Sunday, November 19, 2006

There is a door. Use it.

Apartment life, as opposed to Bateman Street life, has its advantages and disadvantages. Advantage one is that there is less to take care of at our place on MLK Jr. Way. Advantage two is that the rent is less. Advantage three is that my room has its very own external exit making it possible not to ever have to leave the apartment through our front door. Advantage four is that my room's internal door is the closest to the bathroom - I can hear when people slip out of the shower and don't really have to bother to leave my bed to check. I just use my powerful sense of hearing.

That very sense of hearing, usually a blessing, has sporadically caused me great qualms when I find myself actually hanging around the house. Normally, I am at school the entire weekend. This weekend, an odd one, I find myself on my bed writing a little history paper. Anyway, the hearing problem has to do with the fact that my roommates like to use the bathroom faclities without fully closing the door. Twice alone this weekened I've been here in my room, which is less than 8 feet from the bathroom door, and heard the very noticable audible chime of peeing. Yes, loud audible peeing. Something about the way my room sits next to the bathroom makes it like an echo chamber in here. When the bathroom door is closed, this really isn't a problem - although I can hear it a little bit. But as stated, the door is regularly being left more than half the way open when my roommates relieve themselves.

I clearly do not understand. From my earliest memories, I can only recall that proper etiquette dictates we should make effort to reduce exposure to other people of the realities of our biological functioning. For example, most people will ALWAYS flush the toilet when leaving the bathroom. The idea of intentionally exposing someone to the visual of an unflushed toilet bowl is kind of preposterous, don't you think. Another example is that farting or belching loudly in public is considered very uncouthe. Sure, a quiet burp is ok and emitting some kind of silent gas at times is critical for survival. But the point of this is that we take EFFORTS to mask or reduce the impact on others of these trivial facts of life.

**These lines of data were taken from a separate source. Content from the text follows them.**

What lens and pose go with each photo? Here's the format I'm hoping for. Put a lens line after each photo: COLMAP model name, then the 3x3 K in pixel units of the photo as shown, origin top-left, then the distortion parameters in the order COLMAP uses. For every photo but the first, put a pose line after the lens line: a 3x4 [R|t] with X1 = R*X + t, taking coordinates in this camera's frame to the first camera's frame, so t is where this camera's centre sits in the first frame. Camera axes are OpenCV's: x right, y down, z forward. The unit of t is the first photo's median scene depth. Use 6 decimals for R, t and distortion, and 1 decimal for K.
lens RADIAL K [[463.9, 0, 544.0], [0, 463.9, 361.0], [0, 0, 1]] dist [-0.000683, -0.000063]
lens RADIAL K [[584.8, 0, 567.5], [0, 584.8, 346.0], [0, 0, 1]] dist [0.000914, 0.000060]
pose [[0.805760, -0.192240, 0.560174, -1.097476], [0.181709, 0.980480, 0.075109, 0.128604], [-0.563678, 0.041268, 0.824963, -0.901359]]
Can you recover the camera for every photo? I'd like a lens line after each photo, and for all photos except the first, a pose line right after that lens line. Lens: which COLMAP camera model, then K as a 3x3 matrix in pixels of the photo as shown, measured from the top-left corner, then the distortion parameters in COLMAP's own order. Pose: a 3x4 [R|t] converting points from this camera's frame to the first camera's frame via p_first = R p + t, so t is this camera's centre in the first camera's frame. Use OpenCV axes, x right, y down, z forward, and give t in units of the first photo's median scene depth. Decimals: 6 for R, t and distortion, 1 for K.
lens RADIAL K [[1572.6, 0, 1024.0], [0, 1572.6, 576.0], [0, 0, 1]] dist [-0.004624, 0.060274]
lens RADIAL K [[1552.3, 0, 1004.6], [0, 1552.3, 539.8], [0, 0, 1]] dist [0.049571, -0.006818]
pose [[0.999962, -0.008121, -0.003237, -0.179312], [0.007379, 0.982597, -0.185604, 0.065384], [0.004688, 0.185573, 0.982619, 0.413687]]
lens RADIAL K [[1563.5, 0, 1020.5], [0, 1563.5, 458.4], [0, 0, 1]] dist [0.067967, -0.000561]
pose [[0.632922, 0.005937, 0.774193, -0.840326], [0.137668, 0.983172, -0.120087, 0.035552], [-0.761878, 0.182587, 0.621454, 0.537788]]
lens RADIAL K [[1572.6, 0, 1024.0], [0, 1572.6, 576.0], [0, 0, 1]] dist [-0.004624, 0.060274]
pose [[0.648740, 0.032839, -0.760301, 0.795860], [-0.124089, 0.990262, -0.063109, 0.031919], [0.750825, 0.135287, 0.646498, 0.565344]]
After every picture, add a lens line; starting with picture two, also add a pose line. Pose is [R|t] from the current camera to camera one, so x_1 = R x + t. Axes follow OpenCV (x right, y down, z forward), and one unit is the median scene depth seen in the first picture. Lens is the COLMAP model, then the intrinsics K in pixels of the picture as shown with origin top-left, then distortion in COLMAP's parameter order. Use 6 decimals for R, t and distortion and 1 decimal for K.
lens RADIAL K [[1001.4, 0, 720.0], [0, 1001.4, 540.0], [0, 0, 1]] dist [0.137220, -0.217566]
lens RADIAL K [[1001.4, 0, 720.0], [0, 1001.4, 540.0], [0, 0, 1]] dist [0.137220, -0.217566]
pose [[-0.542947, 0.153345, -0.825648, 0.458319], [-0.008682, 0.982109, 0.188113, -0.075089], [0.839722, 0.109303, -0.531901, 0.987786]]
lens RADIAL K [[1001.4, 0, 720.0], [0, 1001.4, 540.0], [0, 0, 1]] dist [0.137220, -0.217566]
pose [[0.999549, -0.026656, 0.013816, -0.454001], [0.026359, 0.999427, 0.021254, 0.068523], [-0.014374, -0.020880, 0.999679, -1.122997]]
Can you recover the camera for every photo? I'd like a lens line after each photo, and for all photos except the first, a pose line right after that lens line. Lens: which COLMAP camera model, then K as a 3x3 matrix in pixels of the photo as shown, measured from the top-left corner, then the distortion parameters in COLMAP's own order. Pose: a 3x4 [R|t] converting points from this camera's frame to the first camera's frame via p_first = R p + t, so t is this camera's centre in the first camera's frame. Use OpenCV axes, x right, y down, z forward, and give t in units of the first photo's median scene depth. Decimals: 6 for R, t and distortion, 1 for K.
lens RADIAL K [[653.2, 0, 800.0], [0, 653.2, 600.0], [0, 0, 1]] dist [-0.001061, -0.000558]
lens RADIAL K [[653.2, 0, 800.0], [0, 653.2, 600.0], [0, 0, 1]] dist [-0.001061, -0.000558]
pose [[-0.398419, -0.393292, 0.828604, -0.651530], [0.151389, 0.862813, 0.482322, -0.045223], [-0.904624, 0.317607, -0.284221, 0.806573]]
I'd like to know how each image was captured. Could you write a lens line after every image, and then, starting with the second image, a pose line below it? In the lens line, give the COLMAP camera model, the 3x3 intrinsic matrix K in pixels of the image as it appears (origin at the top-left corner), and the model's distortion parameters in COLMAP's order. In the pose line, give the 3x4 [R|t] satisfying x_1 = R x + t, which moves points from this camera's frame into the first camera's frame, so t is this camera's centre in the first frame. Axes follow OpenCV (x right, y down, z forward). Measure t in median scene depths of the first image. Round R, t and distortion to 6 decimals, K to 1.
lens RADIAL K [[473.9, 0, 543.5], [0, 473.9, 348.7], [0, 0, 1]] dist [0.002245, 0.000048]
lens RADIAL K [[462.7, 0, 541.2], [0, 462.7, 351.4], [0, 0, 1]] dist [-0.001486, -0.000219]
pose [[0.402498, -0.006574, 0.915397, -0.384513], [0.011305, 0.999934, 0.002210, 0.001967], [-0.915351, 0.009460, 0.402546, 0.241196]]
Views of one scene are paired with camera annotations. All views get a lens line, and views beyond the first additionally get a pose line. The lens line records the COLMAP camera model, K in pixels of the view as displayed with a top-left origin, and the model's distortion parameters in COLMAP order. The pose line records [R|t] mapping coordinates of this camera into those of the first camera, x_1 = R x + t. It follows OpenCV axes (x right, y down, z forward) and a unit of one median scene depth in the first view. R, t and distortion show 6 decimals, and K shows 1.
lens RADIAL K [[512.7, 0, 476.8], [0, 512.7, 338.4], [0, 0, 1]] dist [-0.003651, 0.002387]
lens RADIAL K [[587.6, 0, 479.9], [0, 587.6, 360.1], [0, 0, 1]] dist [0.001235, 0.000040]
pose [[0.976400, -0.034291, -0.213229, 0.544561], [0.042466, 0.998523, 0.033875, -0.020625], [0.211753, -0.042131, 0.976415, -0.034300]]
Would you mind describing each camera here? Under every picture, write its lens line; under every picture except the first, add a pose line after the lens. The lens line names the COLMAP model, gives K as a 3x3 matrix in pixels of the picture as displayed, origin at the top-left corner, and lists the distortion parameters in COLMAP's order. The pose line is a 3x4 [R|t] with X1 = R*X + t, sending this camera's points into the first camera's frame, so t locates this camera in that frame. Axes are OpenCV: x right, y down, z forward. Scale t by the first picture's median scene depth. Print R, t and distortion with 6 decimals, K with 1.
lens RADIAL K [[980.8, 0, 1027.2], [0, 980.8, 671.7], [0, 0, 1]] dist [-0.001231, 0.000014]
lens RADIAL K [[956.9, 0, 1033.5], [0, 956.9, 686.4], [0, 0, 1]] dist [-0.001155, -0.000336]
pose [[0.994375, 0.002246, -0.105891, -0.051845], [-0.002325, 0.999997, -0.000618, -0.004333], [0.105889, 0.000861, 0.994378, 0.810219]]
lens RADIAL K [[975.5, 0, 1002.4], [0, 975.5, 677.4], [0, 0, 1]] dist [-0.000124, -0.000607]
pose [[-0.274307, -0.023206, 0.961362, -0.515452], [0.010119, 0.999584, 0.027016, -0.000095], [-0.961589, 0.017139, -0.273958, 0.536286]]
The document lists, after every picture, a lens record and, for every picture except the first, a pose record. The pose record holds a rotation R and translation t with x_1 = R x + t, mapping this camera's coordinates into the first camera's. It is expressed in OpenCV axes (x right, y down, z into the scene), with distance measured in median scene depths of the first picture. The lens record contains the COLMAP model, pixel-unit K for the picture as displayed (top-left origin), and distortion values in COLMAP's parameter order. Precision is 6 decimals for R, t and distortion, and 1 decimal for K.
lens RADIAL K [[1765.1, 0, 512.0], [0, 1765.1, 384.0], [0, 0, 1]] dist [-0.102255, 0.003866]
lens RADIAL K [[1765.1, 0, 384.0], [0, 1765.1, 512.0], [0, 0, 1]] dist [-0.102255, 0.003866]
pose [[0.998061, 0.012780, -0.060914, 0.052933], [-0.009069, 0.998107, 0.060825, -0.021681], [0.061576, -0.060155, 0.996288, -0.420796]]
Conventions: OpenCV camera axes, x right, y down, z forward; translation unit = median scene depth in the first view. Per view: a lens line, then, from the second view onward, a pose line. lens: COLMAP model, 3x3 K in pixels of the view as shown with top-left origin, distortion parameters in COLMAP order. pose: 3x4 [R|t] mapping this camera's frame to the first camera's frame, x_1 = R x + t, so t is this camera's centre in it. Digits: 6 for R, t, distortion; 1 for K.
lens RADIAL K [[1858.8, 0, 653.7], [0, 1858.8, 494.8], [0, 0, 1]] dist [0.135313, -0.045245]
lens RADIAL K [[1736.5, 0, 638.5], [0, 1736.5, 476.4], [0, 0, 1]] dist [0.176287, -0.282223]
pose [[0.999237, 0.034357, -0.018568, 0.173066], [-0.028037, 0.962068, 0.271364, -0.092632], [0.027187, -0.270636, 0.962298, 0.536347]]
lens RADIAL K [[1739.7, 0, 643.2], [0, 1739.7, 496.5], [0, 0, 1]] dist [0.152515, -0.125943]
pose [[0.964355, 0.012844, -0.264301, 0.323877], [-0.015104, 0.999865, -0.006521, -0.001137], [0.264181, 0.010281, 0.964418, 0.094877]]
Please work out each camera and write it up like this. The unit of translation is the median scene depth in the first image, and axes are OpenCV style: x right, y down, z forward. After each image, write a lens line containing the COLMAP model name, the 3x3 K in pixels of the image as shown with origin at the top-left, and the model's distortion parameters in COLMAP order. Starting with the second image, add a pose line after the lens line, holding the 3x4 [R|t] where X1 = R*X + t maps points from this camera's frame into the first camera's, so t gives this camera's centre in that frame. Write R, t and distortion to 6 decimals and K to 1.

I would like to have this problem resolve itself and the only way I can think to do it would be to walk past the bathroom while the noise is happening in order to shock the user into exercising better privacy strategies (i.e. shut the door). I could also ask directly for the door to be shut, but I do not think that would ultimately prove successful and it seems like an awkward kind of conversation to bring up ("Say, that's some LOUD-ass peeing you got going on in there!").